As i write this i am in floods of tears, its now the next day here in uk and im in bits, one i miss him he wasnt there to come say hi this morning and two all of you that have sent me messages, i have been tthrough this before 16 years ago with freeway, but it still hurts like hell and all these messages have made me cry even more if that is possible, but thanks to you all, dont know how long its going to take me to get over this , joshua is now letting it sink in and wished he had come with me, if im honist i thought i would be bringing him home, but........
today we are going to look out some photos and make a frame up for him and put it beside freeway, they where 2 of a kind


----------



## maggie1951 (Apr 20, 2007)

I have photos of my 2 i lost very close together all ovet the house and i had a potrait done of then as well and it does comfort me to look at them and think of all the good times we had.


----------



## Hudson (May 18, 2005)

We have a painting of our dear Jessie, and his collar is still under my pillow, the hurt and pain will eventually fade, but he will remain in your heart forever.


----------



## Ljilly28 (Jan 22, 2008)

What a beautiful boy Saxon was, with that big head and kindly loving expression. All the "firsts" are the worst- the first morning waking up without him is just the worst. I pined for my Raleigh for almost a year, but now I smile again thinking of his life and times. It takes quite a while to process the ending and the missing. I am so sorry you have to go through this.


----------



## GoldenJoyx'stwo (Feb 25, 2007)

*Fragile Circle*​ 
_"We who choose to surround ourselves with lives even more temporary than our own, live within a fragile circle, easily and often breached. _
_Unable to accept its awful gaps, we still would live no other way. _
_We cherish memory as the only certain immortality, _
_never fully understanding the necessary plan." _​ 
_Irving Townsend. _​


----------



## BeauShel (May 20, 2007)

I am so sorry for your loss. Hopefully looking the pictures will help to comfort you and Joshua. (((((HUGS)))))


----------



## RedWoofs (Apr 19, 2008)

Oh my heart goes out to you. I can still recall vividly the pain of that "first' day. That normal greeting no longer there. The nighttime routine not there. It is awful. HUGS to you. 
It felt "raw" to me for about a week. Just terrible.
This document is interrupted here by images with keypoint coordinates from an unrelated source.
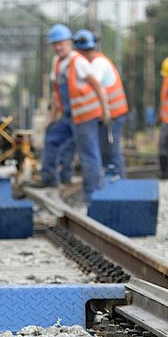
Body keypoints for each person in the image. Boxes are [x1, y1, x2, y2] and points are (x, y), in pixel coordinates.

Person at [35, 24, 111, 204]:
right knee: (52, 137)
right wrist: (51, 119)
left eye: (61, 43)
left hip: (85, 116)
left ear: (69, 43)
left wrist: (105, 111)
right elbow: (56, 94)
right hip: (69, 116)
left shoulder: (79, 61)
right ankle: (49, 178)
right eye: (55, 44)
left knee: (88, 154)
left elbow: (98, 86)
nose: (58, 47)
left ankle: (93, 195)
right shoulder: (57, 63)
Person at [73, 29, 128, 180]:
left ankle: (119, 185)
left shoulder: (98, 63)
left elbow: (93, 87)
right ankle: (112, 186)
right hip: (108, 117)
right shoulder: (97, 62)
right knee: (106, 153)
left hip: (112, 117)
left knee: (111, 153)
Am I correct that you had his furbody cremated? Something that helped me was when I got our Katie's cremains back, I put them in the spot where she used to lay and where she greeted me every morning. It's "her" spot. So now when I come down the stairs, I see a small table with her box and photo on it, along with osme other photos too. 
The other things I did, and I don't know if you might find any comfort such things as well, is that I made a memorial album. I also had made a memorial piece of jewelry which reprented and reminded me of Katie. I love it and i am comforted by it.
Sending my love to you across the miles.
this is hard stuff indeed
Love
sarah


----------



## Karen519 (Aug 21, 2006)

*Sasha's Mom*

Ann:

I am so very sorry for your loss of Saxon.. I know how devastating it is.

Ken and I had our two Samoyeds, Munchkin and Gizmo, who we had to put to sleep within six weeks of one another cremated. I have their ashes with a framed picture of the two of them in front of the containers on glass shelves in the family room.

You will meet Saxon again at the Rainbow Bridge. How is Sasha doing without Saxon?


----------